Items drawn from a dataset:
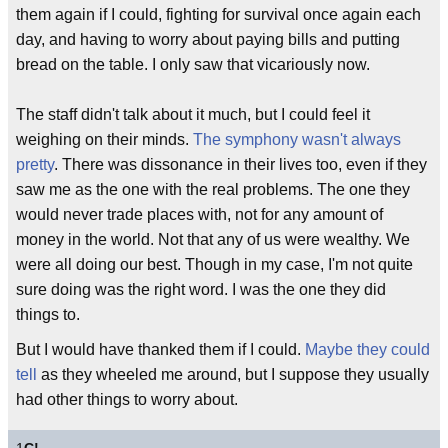
them again if I could, fighting for survival once again each
day, and having to worry about paying bills and putting
bread on the table. I only saw that vicariously now.
The staff didn't talk about it much, but I could feel it
weighing on their minds.
The symphony wasn't always
pretty
. There was dissonance in their lives too, even if they
saw me as the one with the real problems. The one they
would never trade places with, not for any amount of
money in the world. Not that any of us were wealthy. We
were all doing our best. Though in my case, I'm not quite
sure doing was the right word. I was the one they did
things to.
But I would have thanked them if I could.
Maybe they could
tell
as they wheeled me around, but I suppose they usually
had other things to worry about.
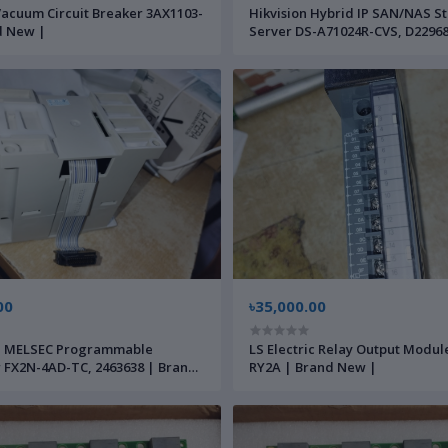
acuum Circuit Breaker 3AX1103-
Hikvision Hybrid IP SAN/NAS S
d New |
Server DS-A71024R-CVS, D22968
Brand New |
00
৳35,000.00
hi MELSEC Programmable
LS Electric Relay Output Modu
r FX2N-4AD-TC, 2463638 | Brand
RY2A | Brand New |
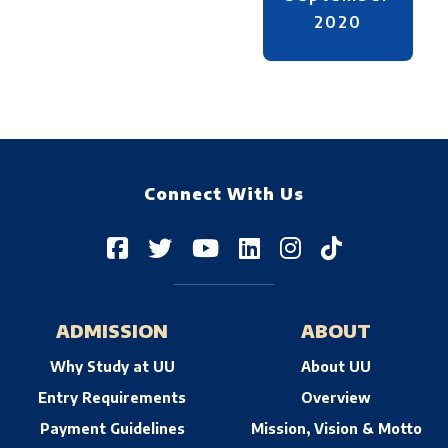
2020
Connect With Us
ADMISSION
ABOUT
Why Study at UU
About UU
Entry Requirements
Overview
Payment Guidelines
Mission, Vision & Motto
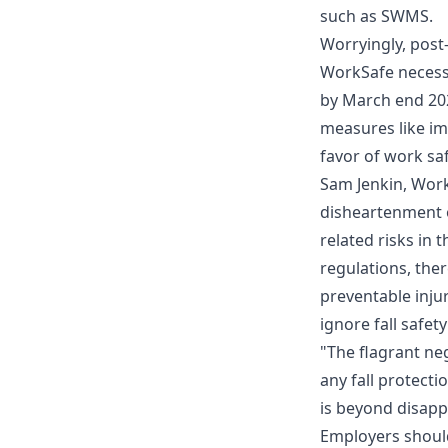
such as SWMS.
Worryingly, post-
WorkSafe necess
by March end 202
measures like i
favor of work saf
Sam Jenkin, Work
disheartenment o
related risks in 
regulations, the
preventable injur
ignore fall safet
"The flagrant neg
any fall protect
is beyond disapp
Employers should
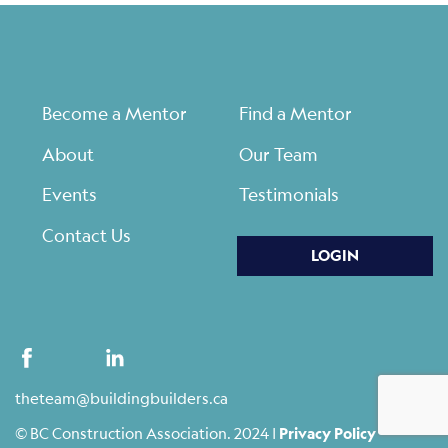
Become a Mentor
Find a Mentor
About
Our Team
Events
Testimonials
Contact Us
LOGIN
theteam@buildingbuilders.ca
© BC Construction Association. 2024 |
Privacy Policy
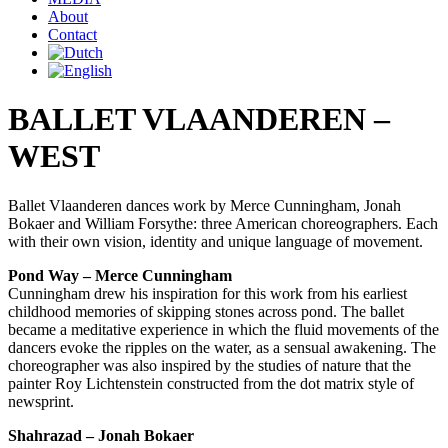
About
Contact
BALLET VLAANDEREN –
WEST
Ballet Vlaanderen dances work by Merce Cunningham, Jonah
Bokaer and William Forsythe: three American choreographers. Each
with their own vision, identity and unique language of movement.
Pond Way – Merce Cunningham
Cunningham drew his inspiration for this work from his earliest
childhood memories of skipping stones across pond. The ballet
became a meditative experience in which the fluid movements of the
dancers evoke the ripples on the water, as a sensual awakening. The
choreographer was also inspired by the studies of nature that the
painter Roy Lichtenstein constructed from the dot matrix style of
newsprint.
Shahrazad – Jonah Bokaer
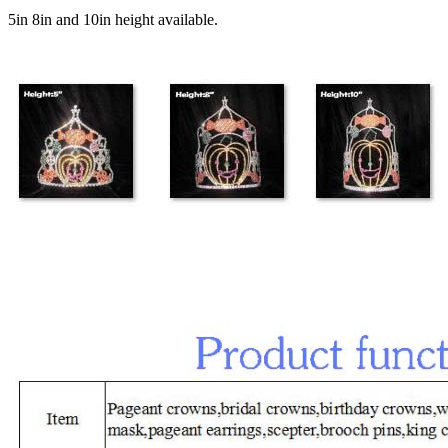
5in 8in and 10in height available.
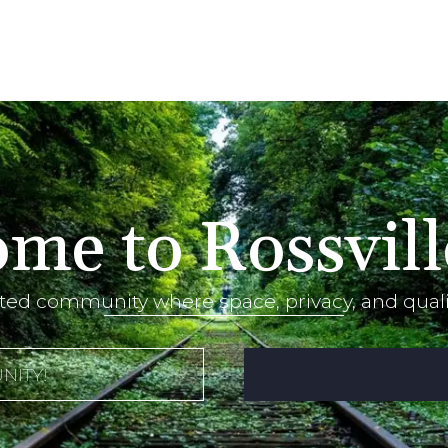
me to Rossvill
ted community where space, privacy, and qualit
NITY!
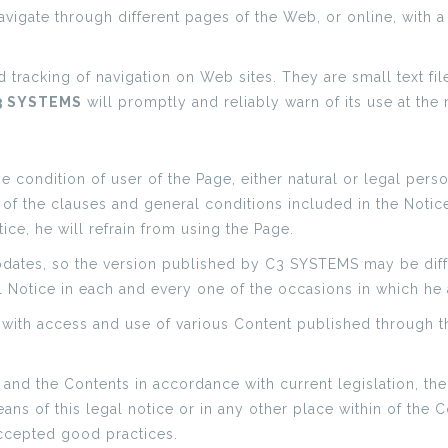
vigate through different pages of the Web, or online, with a 
nd tracking of navigation on Web sites. They are small text fil
3 SYSTEMS
will promptly and reliably warn of its use at the
condition of user of the Page, either natural or legal perso
 the clauses and general conditions included in the Notice Le
ice, he will refrain from using the Page.
pdates, so the version published by C3 SYSTEMS may be diff
al Notice in each and every one of the occasions in which he
with access and use of various Content published through t
 and the Contents in accordance with current legislation, the
ans of this legal notice or in any other place within of the 
accepted good practices.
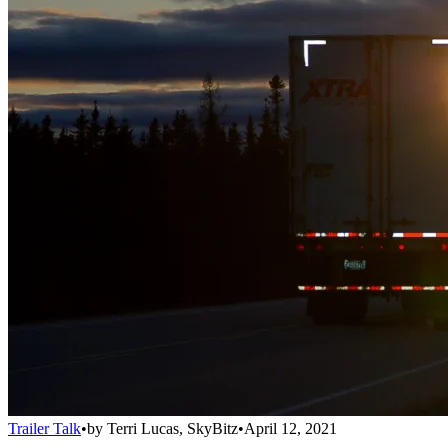
Trailer Talk
•
by
Terri Lucas, SkyBitz
•
April 12, 2021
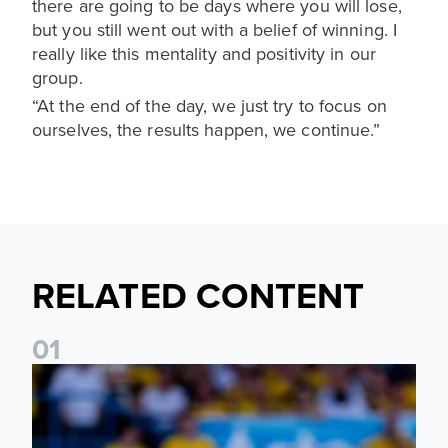
there are going to be days where you will lose,
but you still went out with a belief of winning. I
really like this mentality and positivity in our
group.
“At the end of the day, we just try to focus on
ourselves, the results happen, we continue.”
RELATED CONTENT
0
1
Jayden Bogle: Getting back in our home was important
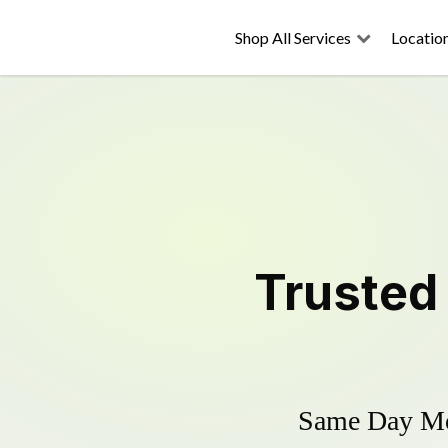
Shop All Services
Locatio
Truste
Same Day Mow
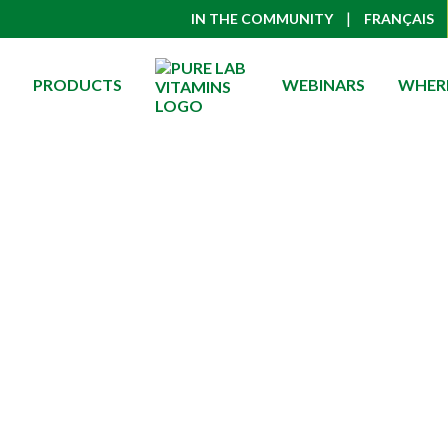
|
IN THE COMMUNITY
FRANÇAIS
PRODUCTS
WEBINARS
WHERE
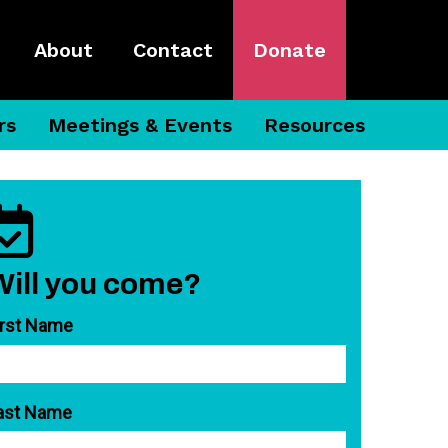
About
Contact
Donate
rs
Meetings & Events
Resources
Will you come?
irst Name
ast Name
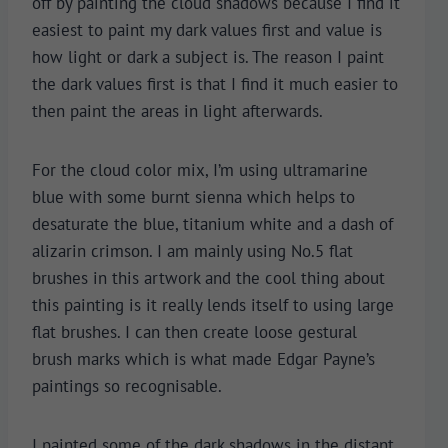
off by painting the cloud shadows because I find it
easiest to paint my dark values first and value is
how light or dark a subject is. The reason I paint
the dark values first is that I find it much easier to
then paint the areas in light afterwards.
For the cloud color mix, I’m using ultramarine
blue with some burnt sienna which helps to
desaturate the blue, titanium white and a dash of
alizarin crimson. I am mainly using No.5 flat
brushes in this artwork and the cool thing about
this painting is it really lends itself to using large
flat brushes. I can then create loose gestural
brush marks which is what made Edgar Payne’s
paintings so recognisable.
I painted some of the dark shadows in the distant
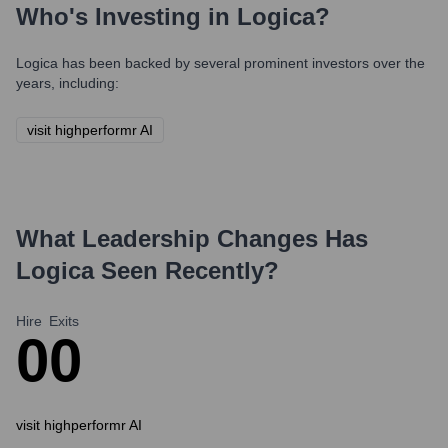
Who's Investing in
Logica
?
Logica
has been backed by several prominent investors over the
years, including:
visit highperformr AI
What Leadership Changes Has
Logica
Seen Recently?
Hire
Exits
0
0
visit highperformr AI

EXERCISE INSTRUCTIONS: Please reproduce, word for word, the stretch of the items from the line containing "Who's Investing in" through the end of the items.

RESPONSE TO THE TASK:
Who's Investing in
Logica
?
Logica
has been backed by several prominent investors over the
years, including:
visit highperformr AI
What Leadership Changes Has
Logica
Seen Recently?
Hire
Exits
0
0
visit highperformr AI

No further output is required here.